Nigerians will never read from the IMF poetry and instruction manual until life changes for the common man.
Health, health care and general living conditions in Nigeria are poor, and the basic daily needs of the people are still not met. Major roads are hazardous, minor ones are sick and sickening; electricity supply is mega below level; food is scanty and drinking water is laced with millions of diseased entities. And yet Nigeria is the biggest in Africa? When a man’s Physiological needs of food and water are deprived, his inner beings strive to meet those needs by every means necessary. In a country like Big-Economy Nigeria where 120 million people are categorised hungry, that nation is BIG FOR NOTHING!
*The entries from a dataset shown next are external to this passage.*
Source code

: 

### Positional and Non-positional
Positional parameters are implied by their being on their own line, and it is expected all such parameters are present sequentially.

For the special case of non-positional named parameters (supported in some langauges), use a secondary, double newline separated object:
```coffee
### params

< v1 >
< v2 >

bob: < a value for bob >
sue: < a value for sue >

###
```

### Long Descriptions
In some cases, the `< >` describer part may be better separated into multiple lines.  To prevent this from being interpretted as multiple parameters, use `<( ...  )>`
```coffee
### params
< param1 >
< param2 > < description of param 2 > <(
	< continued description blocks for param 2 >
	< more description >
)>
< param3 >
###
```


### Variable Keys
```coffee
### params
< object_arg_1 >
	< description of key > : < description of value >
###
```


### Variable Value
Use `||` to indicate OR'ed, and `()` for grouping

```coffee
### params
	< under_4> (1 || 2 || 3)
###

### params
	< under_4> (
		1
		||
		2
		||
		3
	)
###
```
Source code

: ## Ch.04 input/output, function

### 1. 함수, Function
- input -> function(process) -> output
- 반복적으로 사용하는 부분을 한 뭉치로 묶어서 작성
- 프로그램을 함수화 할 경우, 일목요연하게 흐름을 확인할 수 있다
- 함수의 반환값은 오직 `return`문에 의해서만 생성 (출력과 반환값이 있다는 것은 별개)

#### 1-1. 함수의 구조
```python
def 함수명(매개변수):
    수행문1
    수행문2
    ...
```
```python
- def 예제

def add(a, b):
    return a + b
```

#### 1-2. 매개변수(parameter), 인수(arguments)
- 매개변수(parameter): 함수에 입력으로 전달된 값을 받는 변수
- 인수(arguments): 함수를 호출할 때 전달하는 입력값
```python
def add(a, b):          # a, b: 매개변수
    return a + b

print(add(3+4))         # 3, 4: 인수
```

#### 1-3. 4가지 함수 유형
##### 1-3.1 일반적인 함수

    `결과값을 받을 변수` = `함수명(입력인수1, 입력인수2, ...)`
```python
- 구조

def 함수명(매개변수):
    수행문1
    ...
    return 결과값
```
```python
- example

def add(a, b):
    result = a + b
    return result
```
Let’s assess a tiny speck of the Nigerian educational sector. Education indicators are poor nationwide. The sum of almost N370bn for education in the 2016 budget. Nigeria’s literacy rate is estimated at 61 per cent with a large number of out-of-school children and young adults with limited literacy and numeracy skills who have little hope of ever joining the formal workforce. Eighty per cent of primary age children never attended school in Borno State, for example. This compares with less than three per cent in most southern zones. Former Vice-President Abubakar Atiku recently declared that students in his privately-owned university are smarter and more intelligent than PhD holders from Nigerian public universities. Forty million Nigerian youths are unemployed; and 80 per cent of Nigerian graduates are unemployable. There are 1,252,913 students in Nigerian public universities, 43 per cent female; 57 per cent male. Nigerian hostel facilities are overcrowded, the lavatories are overstretched, laundry facilities are horrendous; and sanitation is an eyesore.
In a few of the universities, female students take their early morning bath in the open because showers are either non-existent or in poor condition. There is no university in Nigeria that’s able to accommodate more than 35 per cent of its students. Laundries and common rooms in many have been converted into rooms where students live in an open-prison style. Hostel rooms designated for five students are occupied by20. And school administrators who are nothing but landlords of concentration camps continue to extort students charging commercial rates for school dormitories. It thus informs why students are susceptible to cultism, rape, violence, prostitution and other vices. In some of the Nigerian universities, students sit on bare floors to attend lectures. And Nigeria is the biggest economy in Africa!
There is no doubt that the nation is blessed with good hands. We are like the biblical Moses who did not know the power he held in his hands. The solutions to our many problems are in-house. Unfortunately, politics, colluding with corrupt practices and ethnic shenanigans are strangling the country. Fools rule over the wise; and the wise are beholden to nincompoops who have no clue what needs be done. We have Nigerians inside and outside of the country who can be brought together to fashion a get-out method from these troubles that refuse to end.
My definition of good governance is the ability of an elected official to both FIND and FIX nagging problems in a system. It is also the ability of an elected official not to compound identified problems if he cannot fix them. An elected official is the Chief Troubleshooter in any given territory they oversee. They must be a solver of problems, not a creator of more endless pain.